Of course, group transfer always relies on the substrate being cut from the enzyme again. Otherwise, the transfer would be an example of irreversible inhibition; the substrate molecule would be stuck in the enzyme, forever blocking its active site. The thing about sulfur, though, is that its polarizability makes it a pretty good leaving group. Remember, too, that thioesters are more reactive than regular esters. Thioesters sit higher on the ski hill illustrating the relative reactivity of carboxyloids. That means that the use of a cysteine residue as the tethering group, rather than a lysine's nitrogen or a serine's oxygen, is particularly advantageous for the cleavage step.
The cleavage step involves donation from an inorganic phosphate ion. The carbonyl opens up to give a tetrahedral intermediate, and when that intermediate collapses again, the cysteine is released.
The second step of phase two looks a little simpler. It's just a displacement of a carboxylate leaving group from a phosphoanhydride.
Remember, like the thioester it was formed from, this anhydride was high on the ski hill, because the carboxylate anion is a good leaving group.

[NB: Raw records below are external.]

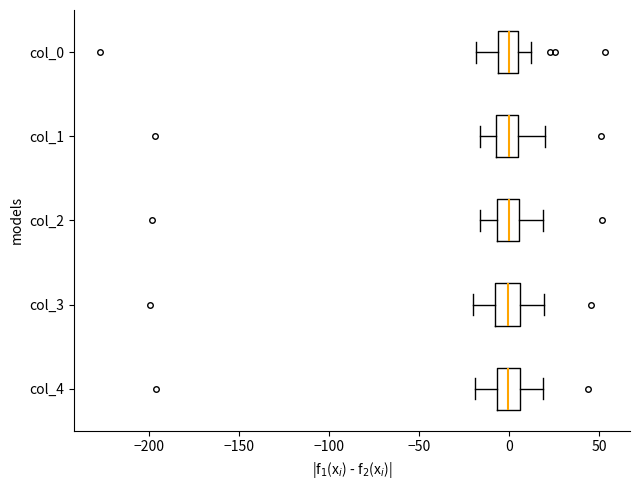

Reading bottom to top, read every box against the x-axis: the position of its median line, the range the box covers, and the ends of its whiskers. The values are not printed on the chart, so give them approximately, as read against the axis.

col_4: median 0, box -5 to 5, whiskers -20 to 20
col_3: median 0, box -10 to 5, whiskers -20 to 20
col_2: median 0, box -5 to 5, whiskers -15 to 20
col_1: median 0, box -5 to 5, whiskers -15 to 20
col_0: median 0, box -5 to 5, whiskers -20 to 10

The phosphate donates to the phosphoryl group, resulting in a five-coordinate phosphorus. This intermediate collapses, ejecting the carboxylate leaving group.
The third step also appears straightforward. It looks like the phosphate is just moving from one oxygen to another.
In practice, things are slightly more complicated. In animals, the phosphate that comes from the 3-position isn't the same as the phosphate that ends up at the 2-position. In other words, rather than just moving the phosphate from one place to another, a new phosphate is added before the old one is removed.
The new phosphate is delivered from a modified histidine residue in the anzyme. The same histidine can then pick up the old phosphate from the 3-position, which it will then hold onto, waiting to deliver it to the next substrate molecule that arrives in the enzyme.
The fourth step is, in principle, a simple dehydration.
Once again, this step requires a cation to activate it. In some cases, two magnesium ions appear to be involved: one to bind the phosphate and one to bind the carboxylate. Other cases employ a magesium ion and a potassium ion.
Either way, coordination to a metal ion probably lowers the pKa of the alpha hydrogen. Instead of deprotonating to produce a tri-anion or tetra-anion (depending whether the phosphate is already singly deprotonated or doubly deprotonated), the metal-bound substrate will produce an anion with overall lower negative charge that we would have otherwise. The deprotonation seems to be carried out by a lysine in some enzymes and a histidine in others.
After that, the beta- hydroxy group is lost. It needs to pick up a proton to become water. That proton may be supplied by a nearby glutamate, which shuttles the proton from elsewhere.
The final step in glycolysis is another phosphate transfer.
Once again, ADP is the nucelophile that displaces the leaving group from the phosphate electrophile. This time, the leaving group is an enolate anion. The reaction requires magnesium ions to hold the ADP in place.